À quelques mois de la conférence sur le changement climatique, qui se tiendra à Copenhague sous l’égide de l’ONU, l’OMC rappelle à la communauté internationale qu’aucun accord ne saurait être conclu qui ne soit compatible avec les règles du libre-échange. Pour que les choses soient claires, l’OMC prévoit de réunir une conférence ministérielle pendant la semaine précédant la conférence de Copenhague, et elle publie aujourd’hui, en collaboration avec le PNUE (Programme des Nations unies pour l’environnement), un rapport : « Commerce et changement climatique ». Celui-ci envisage une éventuelle « autorisation » pour la mise en place d’une taxe carbone aux frontières des pays qui auraient pris des mesures contraignantes pour la diminution des émissions de gaz à effet de serre et qui pourraient être désavantagés dans la concurrence internationale. Face aux échecs manifestes des politiques radicales de libéralisation des échanges qui ont eu cours depuis trente ans et à leur impact avéré sur l’accélération de la crise climatique, les discours sont brouillés et la fuite en avant dans les mêmes politiques se pare des vertus du changement.

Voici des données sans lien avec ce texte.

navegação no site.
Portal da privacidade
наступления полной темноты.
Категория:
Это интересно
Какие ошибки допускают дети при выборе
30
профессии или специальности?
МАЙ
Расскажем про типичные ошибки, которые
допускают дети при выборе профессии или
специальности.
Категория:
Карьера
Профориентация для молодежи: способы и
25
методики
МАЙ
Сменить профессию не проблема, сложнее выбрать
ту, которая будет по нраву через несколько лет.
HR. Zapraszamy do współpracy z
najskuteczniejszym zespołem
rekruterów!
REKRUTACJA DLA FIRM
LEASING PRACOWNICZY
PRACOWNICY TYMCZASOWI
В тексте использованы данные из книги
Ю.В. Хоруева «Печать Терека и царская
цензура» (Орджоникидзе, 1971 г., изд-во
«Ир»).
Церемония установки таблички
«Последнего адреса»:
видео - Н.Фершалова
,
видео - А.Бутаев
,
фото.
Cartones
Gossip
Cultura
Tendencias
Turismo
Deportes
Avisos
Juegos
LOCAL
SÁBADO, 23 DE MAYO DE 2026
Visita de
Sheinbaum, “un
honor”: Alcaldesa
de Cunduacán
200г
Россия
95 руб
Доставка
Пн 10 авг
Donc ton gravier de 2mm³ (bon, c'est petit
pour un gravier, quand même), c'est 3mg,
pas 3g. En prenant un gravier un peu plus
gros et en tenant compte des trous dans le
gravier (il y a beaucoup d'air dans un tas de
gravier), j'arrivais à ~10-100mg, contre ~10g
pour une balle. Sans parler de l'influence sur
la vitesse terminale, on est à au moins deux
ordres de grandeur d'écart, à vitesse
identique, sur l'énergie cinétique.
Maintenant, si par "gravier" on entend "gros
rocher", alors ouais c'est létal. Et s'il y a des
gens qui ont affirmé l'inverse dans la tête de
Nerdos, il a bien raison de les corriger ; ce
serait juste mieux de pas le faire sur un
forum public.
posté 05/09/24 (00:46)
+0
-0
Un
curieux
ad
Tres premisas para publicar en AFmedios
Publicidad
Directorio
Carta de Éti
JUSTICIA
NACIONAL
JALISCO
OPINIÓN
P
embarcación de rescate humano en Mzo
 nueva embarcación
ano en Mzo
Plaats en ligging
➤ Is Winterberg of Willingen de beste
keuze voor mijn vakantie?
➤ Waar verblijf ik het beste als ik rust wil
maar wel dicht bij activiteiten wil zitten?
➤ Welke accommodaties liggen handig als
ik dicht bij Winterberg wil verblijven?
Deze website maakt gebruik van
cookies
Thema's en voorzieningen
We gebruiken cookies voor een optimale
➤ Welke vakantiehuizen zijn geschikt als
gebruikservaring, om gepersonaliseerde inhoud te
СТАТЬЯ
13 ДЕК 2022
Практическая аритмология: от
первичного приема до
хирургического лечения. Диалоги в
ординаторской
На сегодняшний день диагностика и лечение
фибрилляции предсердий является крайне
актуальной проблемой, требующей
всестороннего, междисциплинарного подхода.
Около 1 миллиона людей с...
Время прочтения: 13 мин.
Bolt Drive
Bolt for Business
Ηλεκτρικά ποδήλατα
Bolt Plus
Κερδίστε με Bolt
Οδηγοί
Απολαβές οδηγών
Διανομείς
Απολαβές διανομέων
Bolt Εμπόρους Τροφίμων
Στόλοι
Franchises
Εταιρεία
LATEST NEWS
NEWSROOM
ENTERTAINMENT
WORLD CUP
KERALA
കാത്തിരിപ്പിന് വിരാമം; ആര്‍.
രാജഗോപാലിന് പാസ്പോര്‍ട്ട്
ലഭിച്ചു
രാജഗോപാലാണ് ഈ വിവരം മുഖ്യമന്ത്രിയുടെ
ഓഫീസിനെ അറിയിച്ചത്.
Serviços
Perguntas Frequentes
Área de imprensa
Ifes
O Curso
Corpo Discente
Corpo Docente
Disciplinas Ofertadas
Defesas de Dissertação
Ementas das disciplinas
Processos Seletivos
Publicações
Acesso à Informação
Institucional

En bonne gardienne de l’ordre, l’OMC réaffirme sa vigilance à l’encontre de tout protectionnisme, et donc à l’encontre de normes et de réglementations qui altéreraient la concurrence internationale : il s’agit bien de promouvoir « l’élimination des obstacles tarifaires et non tarifaires visant les biens et services environnementaux ». Or, en matière environnementale, les normes contraignantes et réglementations strictes, visant à réduire les émissions de gaz à effet de serre à la source, devraient s’appliquer aux firmes transnationales qui ont fait de l’exploitation des ressources naturelles leur nouvel eldorado et du marché du carbone un nouveau compartiment de la finance mondiale. Au contraire, l’OMC privilégie la mise en place de marchés du carbone pour réguler la crise climatique et fixer un prix du carbone. Les « exceptions » annoncées en matière de taxes aux frontières, présentées comme changements importants, ne sont en fait que des mesures d’accompagnement pour permettre la mise en place de tels marchés, sans nuire à la compétitivité des firmes. Rien de bien nouveau sous le ciel du néolibéralisme, si ce n’est le rappel que les marchés ne sont pas des institutions naturelles !

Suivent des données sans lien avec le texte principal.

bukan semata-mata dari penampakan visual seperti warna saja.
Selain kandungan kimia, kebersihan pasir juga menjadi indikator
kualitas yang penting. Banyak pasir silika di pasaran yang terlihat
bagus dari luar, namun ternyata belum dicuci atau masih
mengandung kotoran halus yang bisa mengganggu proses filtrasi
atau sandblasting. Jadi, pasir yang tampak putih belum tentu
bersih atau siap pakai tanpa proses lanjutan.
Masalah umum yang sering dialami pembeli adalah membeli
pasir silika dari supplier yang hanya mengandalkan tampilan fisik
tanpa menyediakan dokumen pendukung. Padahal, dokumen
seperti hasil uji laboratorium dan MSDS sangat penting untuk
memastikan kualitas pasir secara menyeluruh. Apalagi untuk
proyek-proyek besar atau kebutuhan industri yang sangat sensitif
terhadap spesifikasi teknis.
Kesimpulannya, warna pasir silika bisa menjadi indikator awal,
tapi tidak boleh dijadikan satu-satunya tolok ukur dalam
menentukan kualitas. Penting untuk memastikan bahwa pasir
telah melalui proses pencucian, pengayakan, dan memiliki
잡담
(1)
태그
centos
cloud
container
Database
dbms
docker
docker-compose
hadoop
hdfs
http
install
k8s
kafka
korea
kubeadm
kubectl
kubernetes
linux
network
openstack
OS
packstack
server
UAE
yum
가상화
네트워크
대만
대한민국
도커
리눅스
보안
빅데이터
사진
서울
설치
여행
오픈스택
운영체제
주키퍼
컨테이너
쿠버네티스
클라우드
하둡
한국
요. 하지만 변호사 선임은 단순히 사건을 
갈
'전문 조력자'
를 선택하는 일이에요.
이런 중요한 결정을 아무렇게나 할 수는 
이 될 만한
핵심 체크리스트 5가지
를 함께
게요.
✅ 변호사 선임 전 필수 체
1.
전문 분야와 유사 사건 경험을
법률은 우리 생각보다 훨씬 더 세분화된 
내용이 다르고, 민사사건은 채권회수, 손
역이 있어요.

Le rapport s’échine à montrer que l’objectif de croissance qui nécessite le libre-échange et l’intensification des échanges internationaux ne nuit pas finalement au climat, notamment parce que les transports se réalisent par voie maritime (sic) et à condition de permettre des innovations techniques et des transferts de technologie « propres ». D’où l’utilité réaffirmée du renforcement des droits de propriété intellectuelle sur les nouvelles techniques, qui sera à l’ordre du jour de la prochaine réunion de l’OMC et que dénoncent les pays du Sud, privés d’accès à ces technologies brevetées par les grandes firmes.
Attac-France préconise fermement l’établissement, au niveau international, de taxes globales qui doivent compter parmi les instruments de régulation publique et permettre les transferts de richesse nécessaires au financement de l’adaptation au changement climatique et à la transition vers des économies pauvres en carbone. L’ONU est le cadre d’un nouvel accord international sur le changement climatique, qui doit être conforme à la Déclaration universelle des droits de l’homme, à la Charte des Nations unies et à la Déclaration des Nations unies sur les droits des peuples autochtones, et non au dogme libre-échangiste de l’OMC.
Tout se tient donc : au moment où le système se lézarde de tous côtés, les grandes puissances se sont efforcées de museler l’ONU, lors de la dernière conférence de son Assemblée générale, dans sa tentative de proposer une nouvelle régulation mondiale, tandis que l’OMC tente de verrouiller à l’avance les possibilités d’action contre le changement climatique par une nouvelle fuite en avant libérale.